“Ve birden bir kapı açıldı
Karanlık ortamın içine bir gün doğdu
Zaman geldi dedi, hiç ısrar etmedi öbürü
Biliyordu ki, zaten öyle bir gücü yoktu
Daha erken bile diyemedi…
Hem korkuyordu ama tuhaf bir şekilde güçlüydü…
Özlemle beklediği insanları görecek,
Geride kalanları ise tepeden izleyecekti…
Bir mum aldı eline, usul usul ilerlemeye başladı…
Aklından geçirdikleri, bir film şeridi gibi geçip giderken…
Kah güldü, bazen de içli içli içine ağladı…
Bir yolculuğa çıkmış, elinde ise valizi yoktu…
Sırtında bir hafiflik ancak omuzlarında bir ağırlık vardı…
Yan odaya birlikte geçtiler
‘Bir dakika yalnız kalmak istiyorum’ dedi, öbürü karşı çıkmadı…
Ufak ama çok küçük bir buse kondurdu yanağına güzel kızım diyerek
‘Artık kendi ayakların üzerinde yalnız duracaksın’ı ekledi…
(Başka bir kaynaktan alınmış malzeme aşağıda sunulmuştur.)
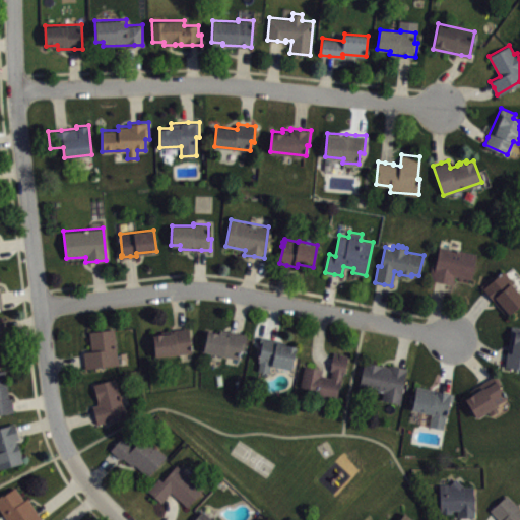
[(440,246),(436,263),(433,263),(430,279),(441,281),(452,283),(453,275),(470,278),(475,253),(440,246)]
Son bir kez baktı arkasına ve gitti…
Ardında meltemle tufan arasında bir rüzgar bırakarak…
Ellerini bırakmayı hiç düşünmediği kızı kalakalmıştı…
Kocaman yüreği ile sımsıcak gülümsemesi miras olmuştu…
Gitti, hüznü kaldı payidar…”
Bir arkadaşımın dilinden döküldü bu dizeler, paylaşmak istedim.
Hayatı ne zaman geride bırakacağımızı bilemeyiz ama neleri geride bırakacağımızı hesaplayabiliriz sevgili dostlar.
Hadi şimdi kalkın, ‘canım’ dediğiniz kim varsa konuşun onunla… İmkanınız varsa sarılın yoksa sesini duyun en azından…
Fani kavgaları kenara koyun, hayatın kendisi zaten bir oyun!